20 septembre 2018 | International, Aérospatial, Naval, Terrestre, C4ISR, Sécurité

Obscure Pentagon Fund Nets $2B, Sets Pork Senses Tingling

John M. Donnelly

The Pentagon will soon have received about $2.3 billion in the last nine years — money the military never requested — for a special fund intended to help replace earmarks after Congress banned them, our analysis shows.

Buried deep inside the $674.4 billion Defense spending measure for fiscal 2019 that the Senate is expected to vote on this week is a chart with one line showing a $250 million appropriation for the Defense Rapid Innovation Fund, the latest installment of sizable funding for a largely unknown program that quietly disburses scores of contracts every year.

To supporters, the fund is a way to bankroll innovative systems that the military may not yet know it needs. To critics, the fund is just earmarking by another name.

The kinds of systems that net contracts from the innovation fund run the gamut. In fiscal 2016, they included programs to demonstrate artificial intelligence systems for aerial drones, anti-lock brakes for Humvees and underwater communications systems for undersea drones.

The systems may be technologies for which the military services have not yet established a requirement because they may not know what is technically possible. It is not clear how many of the systems actually become operational.

The defense fund's eclipsing of the $2 billion mark comes as debate heats up in Washington over whether to revive earmarks. And the special account highlights key elements of that debate.

Talk of earmarks 2.0

Earmarks have generally been defined as parochial spending, directed by lawmakers and received by people who have not competed for it.

In 2011, after earmarks were tied to several scandals and spending projects seen as excess, Congress barred them — or at least a narrow definition of them, critics contend, noting that, among other loopholes, committees could still add money for parochial projects without spelling out who supports them.

President Donald Trump suggested earlier this year that a return of earmarks, which were often used in horsetrading for votes, might be beneficial.

Minority Whip Steny H. Hoyer of Maryland, has suggested he would aim to bring back earmarks if his party takes control of the House next year. The senior Democrat on Senate Appropriations, Patrick J. Leahy of Vermont, has also supported a comeback for the practice. Republican leaders are less vocal right now, but many of them also support a return to earmarks.

“I don't doubt that the next organizing conference for the next Congress will probably wrestle with this issue,” outgoing House Speaker Paul D. Ryan told reporters earlier this month.
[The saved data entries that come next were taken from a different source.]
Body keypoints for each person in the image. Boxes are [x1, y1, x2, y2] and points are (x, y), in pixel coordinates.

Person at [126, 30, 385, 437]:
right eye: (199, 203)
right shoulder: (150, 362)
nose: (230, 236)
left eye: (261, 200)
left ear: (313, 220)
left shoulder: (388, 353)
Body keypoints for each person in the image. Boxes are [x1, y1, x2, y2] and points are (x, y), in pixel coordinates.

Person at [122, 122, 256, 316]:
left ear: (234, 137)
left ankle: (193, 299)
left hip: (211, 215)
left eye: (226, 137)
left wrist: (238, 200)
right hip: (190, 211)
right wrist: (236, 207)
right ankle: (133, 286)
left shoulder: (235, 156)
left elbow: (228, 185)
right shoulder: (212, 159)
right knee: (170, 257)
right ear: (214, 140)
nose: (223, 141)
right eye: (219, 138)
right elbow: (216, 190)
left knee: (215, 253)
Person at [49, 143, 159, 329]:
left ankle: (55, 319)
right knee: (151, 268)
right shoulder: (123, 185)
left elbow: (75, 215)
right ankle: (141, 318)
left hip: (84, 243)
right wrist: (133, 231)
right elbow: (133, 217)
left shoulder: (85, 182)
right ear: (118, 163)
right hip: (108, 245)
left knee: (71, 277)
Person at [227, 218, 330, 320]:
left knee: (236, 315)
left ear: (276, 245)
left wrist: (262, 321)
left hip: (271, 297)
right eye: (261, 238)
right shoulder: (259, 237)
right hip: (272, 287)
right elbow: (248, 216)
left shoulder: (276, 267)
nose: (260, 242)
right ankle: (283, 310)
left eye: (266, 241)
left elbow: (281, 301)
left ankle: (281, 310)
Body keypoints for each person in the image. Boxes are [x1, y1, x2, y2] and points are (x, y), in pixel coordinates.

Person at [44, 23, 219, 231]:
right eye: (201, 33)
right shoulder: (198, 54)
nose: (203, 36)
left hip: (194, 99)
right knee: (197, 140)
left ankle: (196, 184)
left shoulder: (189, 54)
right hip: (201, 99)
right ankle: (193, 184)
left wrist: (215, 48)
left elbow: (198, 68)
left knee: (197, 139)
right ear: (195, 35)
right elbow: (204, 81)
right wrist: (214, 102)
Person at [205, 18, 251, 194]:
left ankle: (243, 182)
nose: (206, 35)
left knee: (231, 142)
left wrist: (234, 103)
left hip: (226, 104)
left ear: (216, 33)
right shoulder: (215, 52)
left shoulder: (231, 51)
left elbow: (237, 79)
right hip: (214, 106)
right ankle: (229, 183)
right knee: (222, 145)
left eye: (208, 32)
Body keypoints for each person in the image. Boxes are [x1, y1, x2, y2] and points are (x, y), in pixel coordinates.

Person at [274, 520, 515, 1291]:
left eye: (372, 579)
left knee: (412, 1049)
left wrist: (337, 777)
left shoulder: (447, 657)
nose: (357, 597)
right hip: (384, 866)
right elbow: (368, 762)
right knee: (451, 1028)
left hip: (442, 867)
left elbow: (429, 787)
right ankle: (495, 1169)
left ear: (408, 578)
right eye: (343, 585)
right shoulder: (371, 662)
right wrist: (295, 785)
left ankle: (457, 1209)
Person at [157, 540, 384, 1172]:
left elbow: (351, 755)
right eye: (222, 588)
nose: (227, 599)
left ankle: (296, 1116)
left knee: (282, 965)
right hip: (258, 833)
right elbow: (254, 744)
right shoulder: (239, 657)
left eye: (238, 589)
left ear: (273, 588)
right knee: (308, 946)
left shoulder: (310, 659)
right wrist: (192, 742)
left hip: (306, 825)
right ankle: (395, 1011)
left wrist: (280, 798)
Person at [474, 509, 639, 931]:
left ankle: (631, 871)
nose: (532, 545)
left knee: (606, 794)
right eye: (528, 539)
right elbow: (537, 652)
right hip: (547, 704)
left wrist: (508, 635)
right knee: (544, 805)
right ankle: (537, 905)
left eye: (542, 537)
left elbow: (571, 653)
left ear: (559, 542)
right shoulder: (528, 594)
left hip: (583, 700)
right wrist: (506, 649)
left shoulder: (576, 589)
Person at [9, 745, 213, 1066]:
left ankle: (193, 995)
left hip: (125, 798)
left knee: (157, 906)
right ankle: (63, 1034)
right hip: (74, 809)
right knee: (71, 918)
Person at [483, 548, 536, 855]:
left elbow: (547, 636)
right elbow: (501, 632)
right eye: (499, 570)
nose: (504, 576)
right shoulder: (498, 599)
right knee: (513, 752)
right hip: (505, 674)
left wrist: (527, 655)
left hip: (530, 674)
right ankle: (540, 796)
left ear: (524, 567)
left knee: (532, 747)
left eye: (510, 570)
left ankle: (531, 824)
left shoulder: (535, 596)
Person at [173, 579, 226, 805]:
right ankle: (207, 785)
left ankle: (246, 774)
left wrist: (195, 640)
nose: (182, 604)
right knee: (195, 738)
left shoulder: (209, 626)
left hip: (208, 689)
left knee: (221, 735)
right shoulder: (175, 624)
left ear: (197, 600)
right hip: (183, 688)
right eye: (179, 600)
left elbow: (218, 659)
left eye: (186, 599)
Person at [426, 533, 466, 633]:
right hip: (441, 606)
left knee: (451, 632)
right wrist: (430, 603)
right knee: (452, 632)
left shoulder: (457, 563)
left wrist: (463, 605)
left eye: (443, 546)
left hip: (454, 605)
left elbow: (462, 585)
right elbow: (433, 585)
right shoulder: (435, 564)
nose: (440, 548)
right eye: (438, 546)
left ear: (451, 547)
Account quietly amasses funds

The Defense Rapid Innovation Fund was launched in 2010 (first as the Rapid Innovation Program) in the fiscal 2011 defense authorization law. It was a way to capture what proponents called the innovative spirit of programs called earmarks that were clearly about to be banned.

Unlike earmarks, the defense fund's money would be competitively awarded by the Pentagon, not directed by Congress, supporters of the idea pointed out.

Democrat Norm Dicks, then a senior Defense appropriator, and other advocates of the program described it at the time as a way to capture the innovation among smaller companies, including many who had received earmarks.

“We have not always had an adequate way of bringing these smaller firms and their innovation into the defense pipeline,” Dicks said in 2010.

Each year since its creation, the fund has received another installment of funds, never less than $175 million or more than $439 million.

The program has awarded several hundred contracts, averaging about $2 million each, mostly for small businesses with technologies that were relatively mature and that could address some military need, according to a fiscal 2017 Pentagon summary of the program's results.